When my filling is coming from a jar, I don't want to make a complicated pastry crust. A simple shortbread dough doesn't require a rolling pin or even an electric mixer. Combine some ground nuts, flour, sugar and cornmeal with melted butter, and mush everything together with your hands. Then press some of the mixture into the bottom of a pan, spread the on the jam and drop the remaining crumbs on top.

If you don't already have one, consider making an investment of between $10 and $15 in a tart pan with a removable bottom. In addition to jam tarts, you will be able to make a variety of sweet and savory tarts, all with the professional look that comes from the pretty fluted edge. I prefer a pan with a traditional shiny metal finish to a dark nonstick pan; crusts tend to overbrown in darker pans.

A trick for removing the tart from the pan sides: Don't try to balance the bottom on the palm of your hand. Instead, place a large can of beans or tomatoes on the countertop. Set the tart pan on top of the can, letting the ring fall to the counter, then carefully lift the tart from the can.

Jam Tart With Cornmeal-Almond Crust

Makes 6 to 8 servings.

A preheated rimmed baking sheet helps crisp the bottom of the crust and catches any drips as the tart bakes.

11/2 cups whole almonds

11/2 cups unbleached all-purpose flour

1/2 cup yellow cornmeal

2/3 cup sugar

1 teaspoon baking powder

1/2 teaspoon salt

1 cup (2 sticks) unsalted butter, melted and cooled

1/4 teaspoon pure almond extract

1 1/4 cup best-quality jam

Place a rimmed baking sheet on middle rack of oven.
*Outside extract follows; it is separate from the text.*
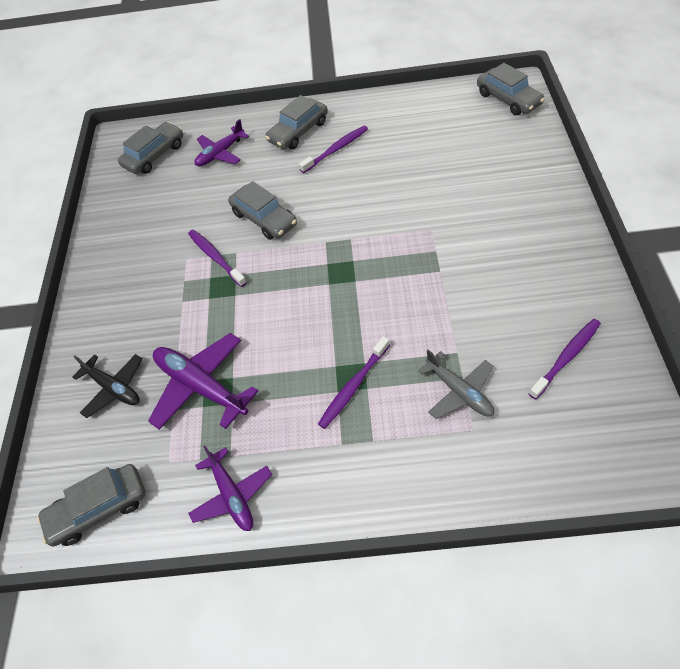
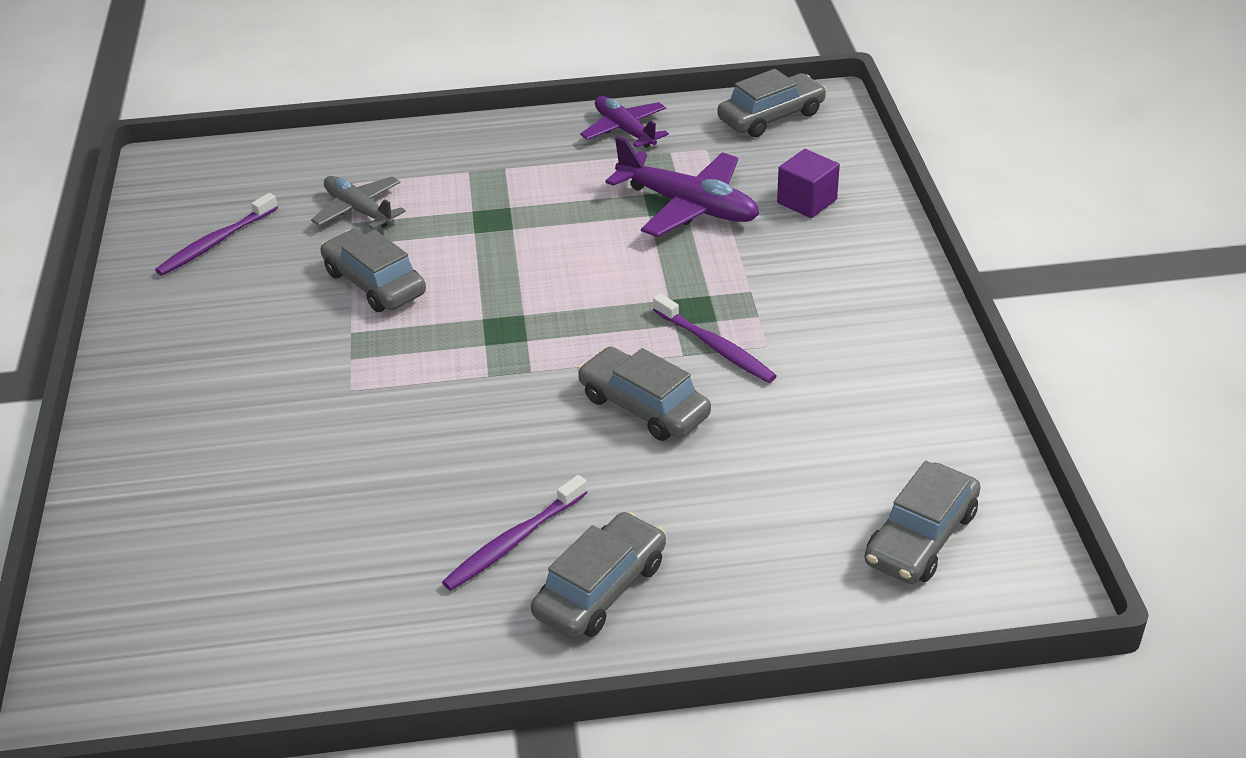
camera: 170 degrees right, 15 degrees down
black plane [72,354,142,418] -> purple cube [777,149,840,218]
purple plane [195,119,249,166] -> none
purple toothbrush [318,336,390,429] -> none
grey car [477,63,545,115] -> grey car moved to [320,229,426,312]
Preheat oven to 350 F. Spray a 10-inch tart pan with a removable bottom with nonstick spray.

Place almonds in bowl of a food processor fitted with a metal blade and pulse several times to grind. Do not overprocess.

Combine ground nuts, flour, cornmeal, sugar, baking powder and salt in a large bowl and whisk to blend. Pour in melted butter and almond extract. Pick up handfuls of mixture and rub between your palms until all the ingredients are moistened and the mixture forms large crumbs.

Spoon 3/4 of the mixture into the prepared pan and pat firmly into an even layer across bottom. Use a small metal spatula to spread jam over the bottom crust, about 1/2-inch from the edge all around. Scatter remaining crumbs over jam. Press lightly so the crumbs stick to the jam.

Bake until tart is light golden, about 30 minutes. Transfer tart pan to a wire rack and let cool completely in pan. When cool, remove the sides of pan, cut into wedges and serve.